– А что ты тут сделаешь? Уповать только на то, что хватятся нас. А у фрицев снайпер, лишнего шума не производят, сразу в цель бьют, мать твою в атаку! Вон Панкратьева как сняли! Передай: терпеть и лежать.
– Да передал я уже всё! Говорят, что не выдержат до потёмок! Предлагают в атаку сходить. Чо ответить? – чуть повернув голову, нервозно моргая своими большими серыми глазами, загудел Пономаренко.
– Не сметь, мать их в атаку! Подняться снайпер не даст! Снимет! Да и что мне с вами, такими вояками, делать? Только под пули и вести! Лежать, говорю! Так и передай по ряду, мол, приказ – лежать! – Последнее слово комроты Пётр Михайлов «прошептал» так громко, что это слышал каждый боец интендантской роты в количестве пятнадцати человек, включая и погибшего сержанта Панкратьева.
Стояла мартовская распутица 1944 года. Третий Белорусский фронт. Погода не баловала: то снег пойдёт, то дождь со снегом. Холодные весенние ветра пронизывали до костей. Лошади, тянувшие телеги с хозяйственным барахлом, несколько полевых кухонь, инструментарием и медикаментами для прифронтовой санчасти, летним армейским обмундированием и другим многочисленным скарбом, незаменимым в армейской жизни, часто выбивались из сил. Гружёные подводы тянулись длинным обозом по полевым дорогам и лесным тропам. Всё это имущество переправляли ближе к линии фронта на лошадях, а то и на себе интендантские части второго эшелона. Состав роты был по меркам войны не боевой: пожилые солдаты под пятьдесят лет, несколько бывших раненых, не получивших при выписке из госпиталя военную годность и один боевой капитан в качестве командира этого своеобразного воинского подразделения, тоже пятидесятилетний «старик» Пётр Васильевич Михайлов.
Полевая дорога, петляя между небольшими рощицами Белорусского Полесья, вывела обозников на открытую поляну.
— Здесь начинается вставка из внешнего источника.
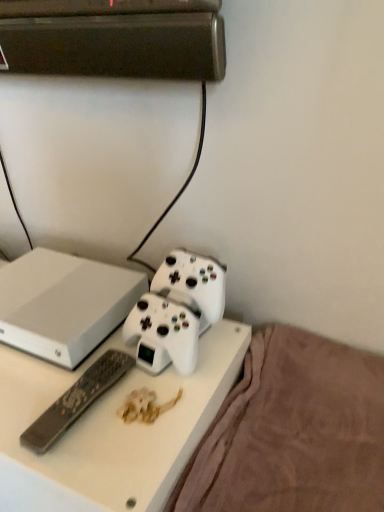
Locate an element on the screen. vacant area that is in front of black plastic remote at lower left is located at coordinates (95, 464).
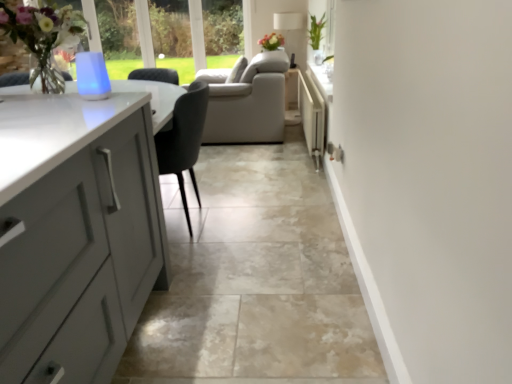
Question: Is white plastic radiator at center-right inside the boundaries of matte gray cabinets at left, or outside?

Choices:
 (A) outside
 (B) inside

Answer: (A)

Question: Based on their positions, is white plastic radiator at center-right located to the left or right of matte gray cabinets at left?

Choices:
 (A) left
 (B) right

Answer: (B)

Question: Which object is positioned farthest from the matte gray cabinets at left?

Choices:
 (A) matte floral arrangement at center
 (B) green leafy plant at upper right
 (C) white plastic radiator at center-right
 (D) white glossy lampshade at upper center

Answer: (D)

Question: Which object is the closest to the green leafy plant at upper right?

Choices:
 (A) matte floral arrangement at center
 (B) white glossy lampshade at upper center
 (C) matte gray cabinets at left
 (D) white plastic radiator at center-right

Answer: (A)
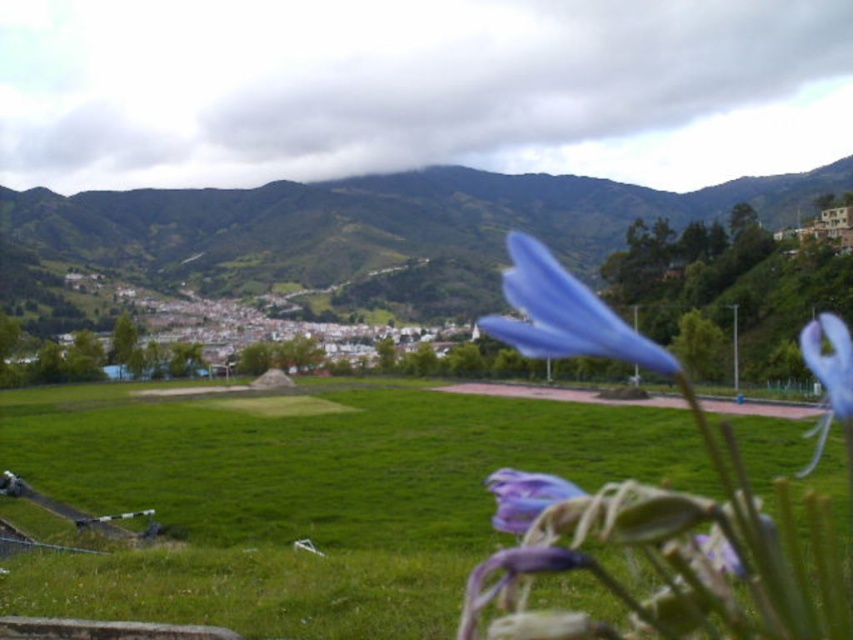
You are a photographer standing at the edge of the field. You want to take a photo that includes both the blue matte flower at center and the purple matte flower at center. Given that your camera has a maximum zoom range of 50 meters, will you need to move closer to capture both flowers in the same frame?

The distance between the blue matte flower at center and the purple matte flower at center is 63.19 meters, which exceeds the camera maximum zoom range of 50 meters. Therefore, you will need to move closer to ensure both flowers are within the frame.

You are a photographer standing at the edge of the green field. You want to capture a photo where the blue matte flower at center is perfectly centered in the frame. Given the flower is at coordinates 0.492 on the x and 0.662 on the y, would adjusting the camera focus to the center point help capture the flower clearly?

Yes, since the blue matte flower at center is located at coordinates approximately 0.492 on the x and 0.662 on the y, aligning the camera focus to the center point would ensure it is in clear focus.

You are standing in the middle of the green field and see two points marked on the ground. One is at point (154,237) and the other is at point (805,349). Which point is closer to you?

Point (154,237) is closer to you because it is further to the camera than point (805,349).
Вот тут-то и грянул неожиданный первый выстрел с еле заметной глазу гривки, который снял невезучего Панкратьева. Пришлось залечь в нескольких метрах от гружёных телег. Талая вода вперемешку со снегом и льдом обдала упавших в неё бойцов обжигающим холодом.
Через пару часов такого лежания тело полностью задеревенело, не унимающаяся дрожь заставляла громко стучать зубами.
– Фёдор, ты как?
– Товарищ командир, зуб на зуб не попадает! Замерзаю я! Может, всё-таки рванём на фрицев?
– Сказано тебе: лежать! Я сейчас приползу к тебе, только ты не двигайся! Вместе теплее! Сейчас я!
Капитан Михайлов осторожно пополз по ледяной воде, раздвигая таявший снег. Он надеялся, что немцы не заметят его из-за лежащего впереди него фельдшера Пономаренко. Закоченевшие руки свело судорогой, ноги, казалось, стали каменными. Кое-как, совладея своим промёрзшим, мокрым и неподвижным телом, совсем погрузившись в снежную лабзу, Василич дополз до Фёдора.
– Ну вот и я! Теперь полегче вдвоём будет!
– Товарищ капитан, вот вы же подползли ко мне! Может, всё-таки в атаку? Примёрзнем мы!
– Зови меня просто Петя. Я ведь чуточку тебя постарше. А вставать нам никак нельзя, Федя. Покосит нас фриц! Надо терпеть, уж скоро смеркаться начнёт, и немец уйдёт. Он тоже, мать его в атаку, терпит, хоть и лежать ему чуток получше, чем нам. Боится, мать его в атаку, шума! Думал, что лошадей обозных постреляют, гады. Ан нет! Не решаются, знают, что наши здесь!